*What you need to do*. When the line containing "2 Revised Code to alter the minimum setback" appears in the data below, begin copying there and stop only after the line containing "6 Revised Code".

Source records
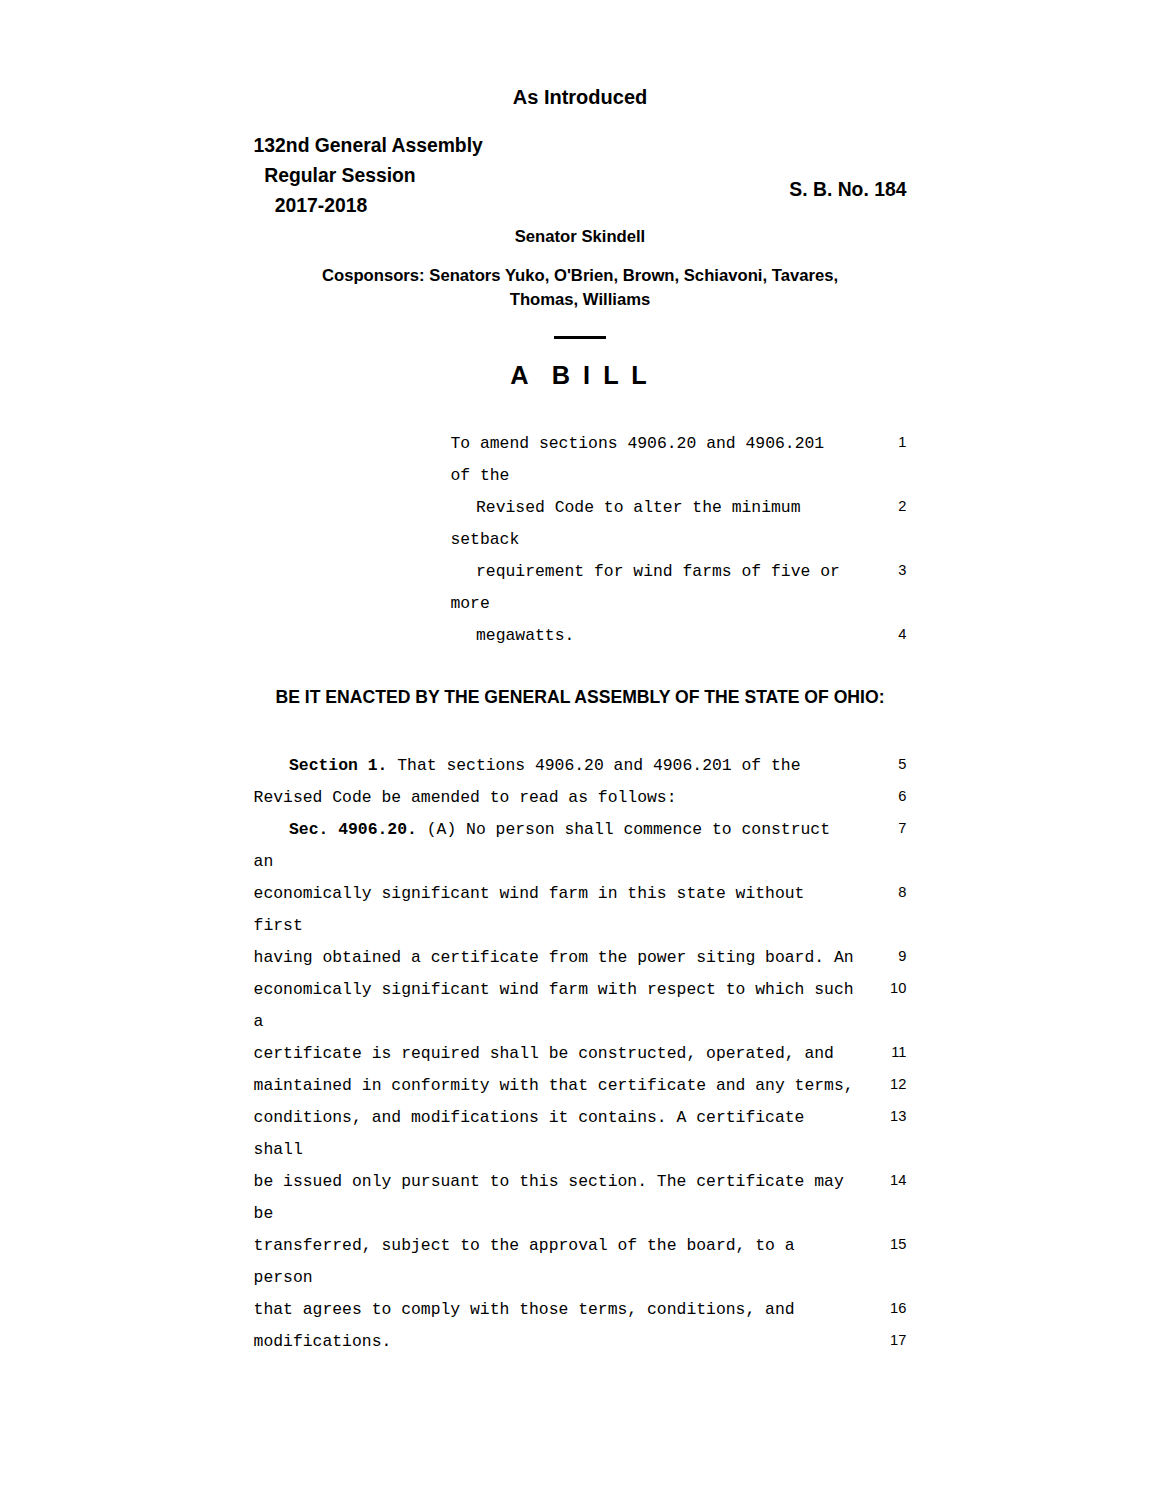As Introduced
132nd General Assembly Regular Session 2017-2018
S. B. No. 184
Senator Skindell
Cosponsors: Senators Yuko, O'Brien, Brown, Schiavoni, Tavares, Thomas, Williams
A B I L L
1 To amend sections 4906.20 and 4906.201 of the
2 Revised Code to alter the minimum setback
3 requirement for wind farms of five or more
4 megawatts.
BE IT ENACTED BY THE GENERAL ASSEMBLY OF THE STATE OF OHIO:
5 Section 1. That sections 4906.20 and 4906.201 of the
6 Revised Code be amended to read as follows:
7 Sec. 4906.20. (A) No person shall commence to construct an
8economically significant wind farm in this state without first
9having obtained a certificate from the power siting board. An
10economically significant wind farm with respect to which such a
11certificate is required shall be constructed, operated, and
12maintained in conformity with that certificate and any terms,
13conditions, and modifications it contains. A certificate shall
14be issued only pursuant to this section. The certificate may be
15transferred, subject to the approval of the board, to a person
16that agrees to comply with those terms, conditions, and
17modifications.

---

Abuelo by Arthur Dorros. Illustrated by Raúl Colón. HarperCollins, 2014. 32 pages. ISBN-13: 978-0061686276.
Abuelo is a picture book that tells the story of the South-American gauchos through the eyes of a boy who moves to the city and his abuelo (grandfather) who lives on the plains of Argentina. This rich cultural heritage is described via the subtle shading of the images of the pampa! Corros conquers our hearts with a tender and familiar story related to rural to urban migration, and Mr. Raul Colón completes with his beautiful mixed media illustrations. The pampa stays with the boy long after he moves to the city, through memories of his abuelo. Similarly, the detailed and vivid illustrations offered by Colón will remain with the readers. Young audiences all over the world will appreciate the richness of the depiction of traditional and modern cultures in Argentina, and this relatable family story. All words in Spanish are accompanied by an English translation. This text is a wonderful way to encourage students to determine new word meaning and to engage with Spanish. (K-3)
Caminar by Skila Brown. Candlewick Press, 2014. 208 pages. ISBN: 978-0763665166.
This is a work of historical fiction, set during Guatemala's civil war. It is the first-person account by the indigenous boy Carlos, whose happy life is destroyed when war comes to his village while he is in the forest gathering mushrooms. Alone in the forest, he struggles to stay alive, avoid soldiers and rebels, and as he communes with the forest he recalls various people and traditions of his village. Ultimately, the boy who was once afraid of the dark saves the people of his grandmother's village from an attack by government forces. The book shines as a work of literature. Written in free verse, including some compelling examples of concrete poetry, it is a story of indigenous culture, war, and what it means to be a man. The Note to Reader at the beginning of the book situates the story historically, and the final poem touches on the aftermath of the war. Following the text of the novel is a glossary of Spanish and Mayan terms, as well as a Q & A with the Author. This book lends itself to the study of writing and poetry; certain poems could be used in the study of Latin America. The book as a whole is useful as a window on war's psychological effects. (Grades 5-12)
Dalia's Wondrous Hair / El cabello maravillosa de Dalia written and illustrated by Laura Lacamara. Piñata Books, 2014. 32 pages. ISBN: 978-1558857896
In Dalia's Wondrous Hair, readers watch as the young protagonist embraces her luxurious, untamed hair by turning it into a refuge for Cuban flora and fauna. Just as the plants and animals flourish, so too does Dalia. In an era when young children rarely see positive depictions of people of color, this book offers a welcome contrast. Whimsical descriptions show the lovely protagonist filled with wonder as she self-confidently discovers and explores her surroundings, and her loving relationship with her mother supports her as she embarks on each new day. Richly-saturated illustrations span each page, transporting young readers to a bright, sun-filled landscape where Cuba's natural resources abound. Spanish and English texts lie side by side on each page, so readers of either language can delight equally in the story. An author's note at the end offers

*Response below*.
2 Revised Code to alter the minimum setback
3 requirement for wind farms of five or more
4 megawatts.
BE IT ENACTED BY THE GENERAL ASSEMBLY OF THE STATE OF OHIO:
5 Section 1. That sections 4906.20 and 4906.201 of the
6 Revised Code be amended to read as follows:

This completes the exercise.